Now even though I really enjoyed the US - it really surprised me - most of my favourite memories are from Eastern Europe. We hiked up a massive mountain range to the only Bosnian Village to survive the Balkan war and were just randomly taken in by a little family, fed and watered and given a bed for the night just because it was freezing outside. 

I met a group of guys in Turkey who were playing soccer on the beach in this little village called Adrasan and they asked me to play. When they found out where I was from they asked my to teach them how to play Rugby because they all dreamed of going to the Manilla 7's to play Rugby. So I stayed an extra couple of days there and we played rugby on the beach, drank beer and ate all the food their wives/girlfriends kept bringing down from home. 

We went to a grand sumo wrestling tournament in Tokyo and managed to sit right next to this super rich dude who started up some sort of illegal gambling ring right next to us. So he adopted me and my mate Allen as his new best friends, got us hammered on expensive whiskey, Saké and fed us food all day long while we sat there collecting his winnings. 

Those sort of experiences are the ones I'll dine on forever. For me, the majority of them occur when I'm slightly outside my comfort zone, where I don't speak the language and the culture is completely different to my norm. 

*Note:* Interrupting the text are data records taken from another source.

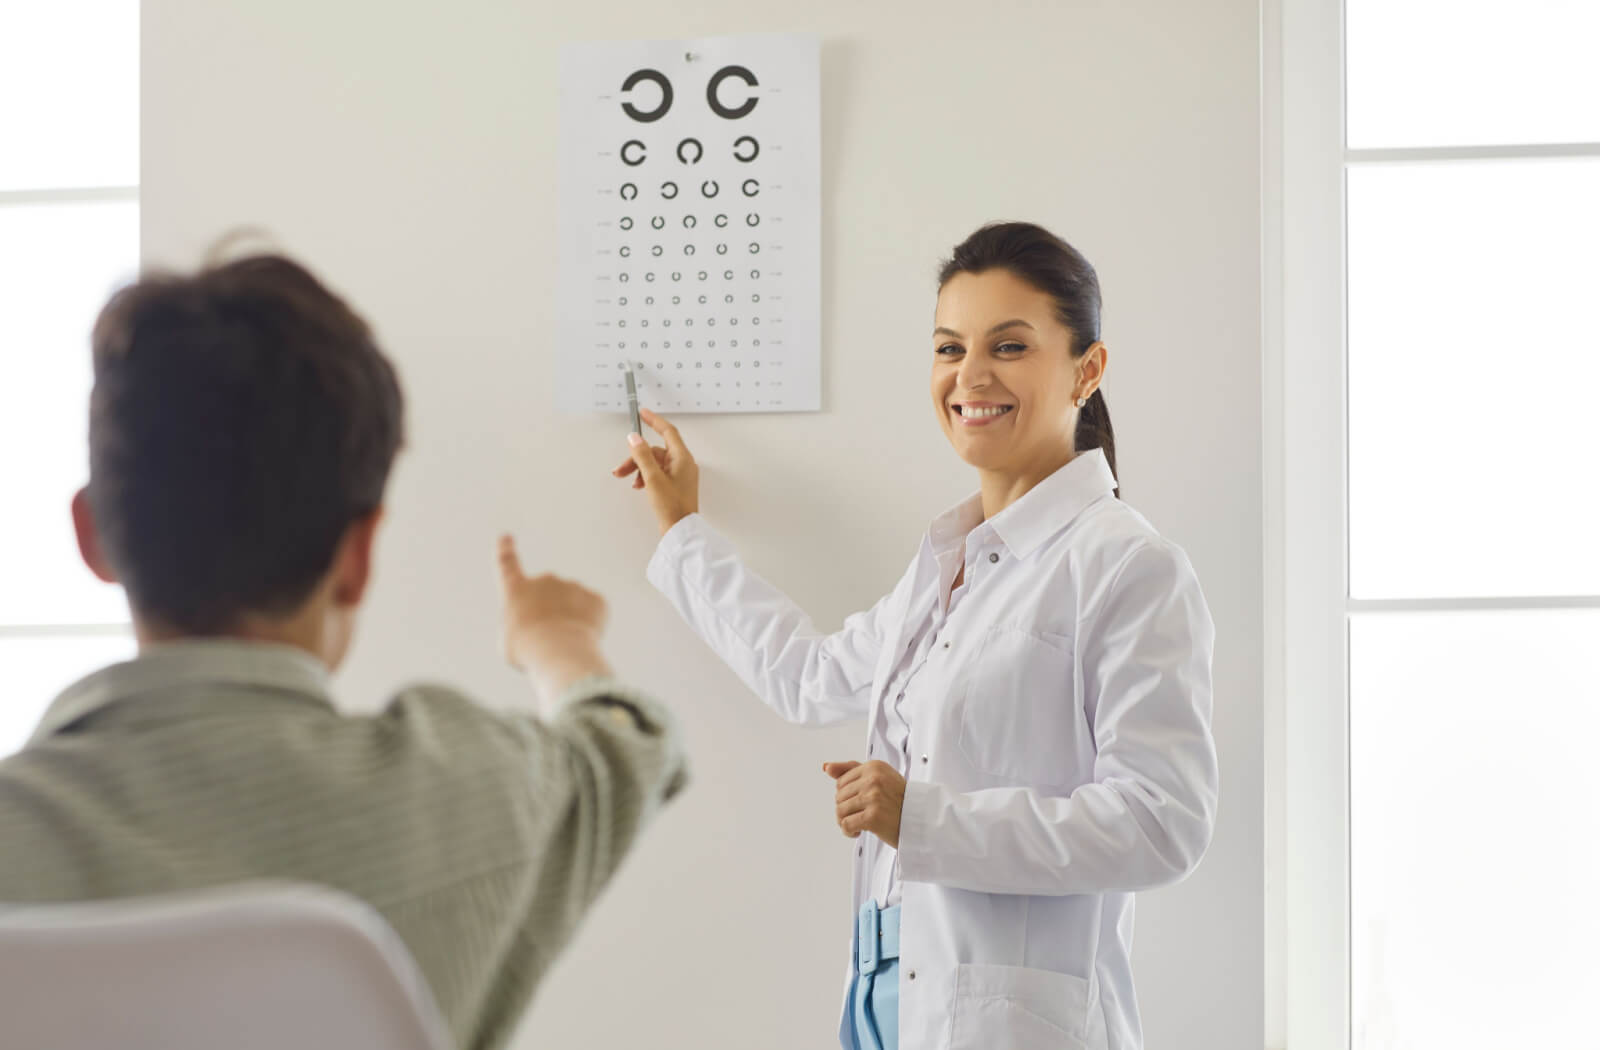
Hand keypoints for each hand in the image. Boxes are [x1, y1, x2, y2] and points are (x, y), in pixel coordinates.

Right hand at [496, 534, 612, 701]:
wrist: (558, 650)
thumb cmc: (527, 649)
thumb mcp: (512, 641)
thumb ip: (523, 625)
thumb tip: (539, 623)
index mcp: (517, 589)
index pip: (507, 564)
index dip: (506, 551)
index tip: (506, 537)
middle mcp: (545, 580)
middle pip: (548, 597)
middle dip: (551, 614)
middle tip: (548, 639)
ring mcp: (573, 586)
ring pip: (573, 607)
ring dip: (571, 622)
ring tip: (564, 644)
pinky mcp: (596, 599)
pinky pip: (593, 614)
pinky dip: (590, 628)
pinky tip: (582, 640)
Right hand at [612, 407, 699, 536]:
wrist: (680, 530)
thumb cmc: (672, 507)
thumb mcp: (653, 478)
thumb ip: (642, 456)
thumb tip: (634, 438)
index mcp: (682, 458)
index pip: (668, 431)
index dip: (654, 420)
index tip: (643, 413)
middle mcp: (682, 464)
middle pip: (656, 451)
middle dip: (637, 457)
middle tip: (621, 469)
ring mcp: (679, 475)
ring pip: (654, 463)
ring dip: (638, 468)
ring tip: (627, 479)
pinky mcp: (674, 485)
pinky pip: (657, 473)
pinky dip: (645, 476)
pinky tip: (638, 486)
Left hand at [824, 760, 905, 849]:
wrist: (921, 821)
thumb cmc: (899, 800)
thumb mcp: (878, 778)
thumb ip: (850, 770)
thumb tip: (826, 767)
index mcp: (874, 766)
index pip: (841, 781)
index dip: (847, 796)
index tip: (860, 803)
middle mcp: (874, 779)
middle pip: (839, 797)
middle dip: (846, 810)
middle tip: (861, 815)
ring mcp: (874, 797)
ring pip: (840, 811)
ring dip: (846, 822)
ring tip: (859, 824)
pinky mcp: (873, 816)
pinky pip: (846, 825)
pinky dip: (849, 831)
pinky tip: (859, 832)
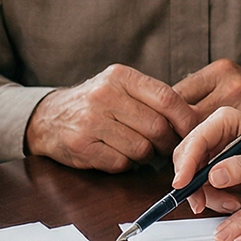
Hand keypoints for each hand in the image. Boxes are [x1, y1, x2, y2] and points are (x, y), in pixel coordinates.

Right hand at [25, 64, 199, 171]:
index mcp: (120, 76)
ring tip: (136, 149)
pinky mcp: (82, 145)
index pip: (166, 98)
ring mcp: (91, 121)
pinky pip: (121, 163)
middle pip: (157, 127)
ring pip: (141, 149)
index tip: (193, 131)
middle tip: (166, 147)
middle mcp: (105, 95)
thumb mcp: (119, 86)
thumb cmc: (94, 103)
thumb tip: (191, 119)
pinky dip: (125, 164)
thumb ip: (150, 97)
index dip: (185, 119)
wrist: (47, 117)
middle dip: (168, 143)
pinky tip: (117, 154)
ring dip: (145, 155)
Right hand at [169, 107, 240, 216]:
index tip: (182, 185)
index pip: (196, 140)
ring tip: (232, 203)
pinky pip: (203, 184)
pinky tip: (232, 201)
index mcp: (224, 120)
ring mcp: (213, 149)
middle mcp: (214, 132)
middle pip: (187, 158)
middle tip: (201, 204)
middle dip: (194, 184)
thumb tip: (214, 176)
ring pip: (193, 175)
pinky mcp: (215, 164)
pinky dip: (214, 197)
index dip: (186, 164)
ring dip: (207, 194)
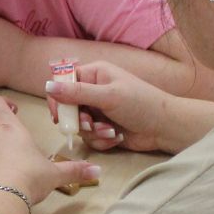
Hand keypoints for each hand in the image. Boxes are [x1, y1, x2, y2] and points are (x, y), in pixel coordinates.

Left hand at [0, 96, 101, 205]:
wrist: (1, 200)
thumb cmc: (29, 178)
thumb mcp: (55, 175)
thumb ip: (74, 171)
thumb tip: (97, 171)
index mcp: (9, 130)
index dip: (2, 104)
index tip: (13, 110)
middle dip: (5, 144)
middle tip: (21, 159)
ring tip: (5, 176)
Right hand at [43, 61, 173, 153]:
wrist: (165, 127)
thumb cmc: (141, 103)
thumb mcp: (108, 96)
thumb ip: (77, 93)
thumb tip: (47, 86)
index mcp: (95, 74)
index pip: (64, 82)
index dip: (57, 98)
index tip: (57, 114)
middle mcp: (94, 90)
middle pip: (67, 106)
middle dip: (77, 119)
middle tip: (88, 124)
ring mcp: (98, 110)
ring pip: (77, 124)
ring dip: (92, 131)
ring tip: (110, 131)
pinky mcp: (102, 128)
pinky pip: (88, 137)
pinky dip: (100, 139)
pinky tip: (115, 137)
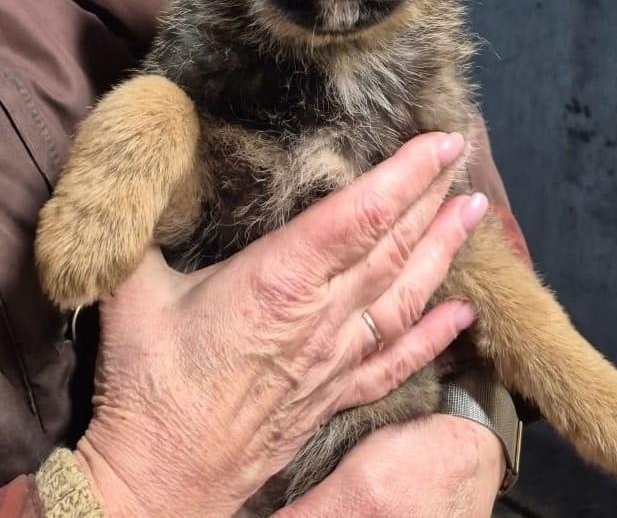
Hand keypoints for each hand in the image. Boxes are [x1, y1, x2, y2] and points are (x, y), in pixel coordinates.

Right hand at [73, 132, 488, 515]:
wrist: (161, 479)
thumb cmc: (148, 382)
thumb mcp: (135, 292)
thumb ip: (146, 231)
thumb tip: (149, 178)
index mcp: (279, 278)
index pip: (361, 214)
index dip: (407, 174)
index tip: (441, 142)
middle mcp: (322, 314)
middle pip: (394, 245)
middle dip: (433, 197)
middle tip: (463, 158)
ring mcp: (337, 357)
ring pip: (407, 295)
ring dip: (444, 251)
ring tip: (475, 213)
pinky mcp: (337, 394)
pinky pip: (399, 360)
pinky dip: (435, 336)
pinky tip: (463, 314)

So yeah, travel - it's eye opening. Money's no good to you when you're dead. :thumbsup:

/end rant


----------



## ETM (Aug 11, 2009)

Like ^^^^^^^^^


----------



## hender214 (Jan 25, 2014)

Cheers theres some awesome replies on this thread. I really want to go to Japan ive had a fascination with the place for as long as I can remember after my dad worked out there for a few months. The only issue is we will only be doing 10 days and I think I need more time for japan I would want to do more than just board.


----------



## atr3yu (Feb 15, 2012)

Argo said:


> Revelstoke or Nelson area in Central/Eastern BC....
> 
> Japan is on my bucket list but so where the above, I went to them and they were great places. We were there in April, March would have been better.


If you come back to Nelson hit me up! 

I have never been to whistler but interior bc has epic mountains. March can exploded here... two seasons ago we had 351cm in march, it was stupid deep.


----------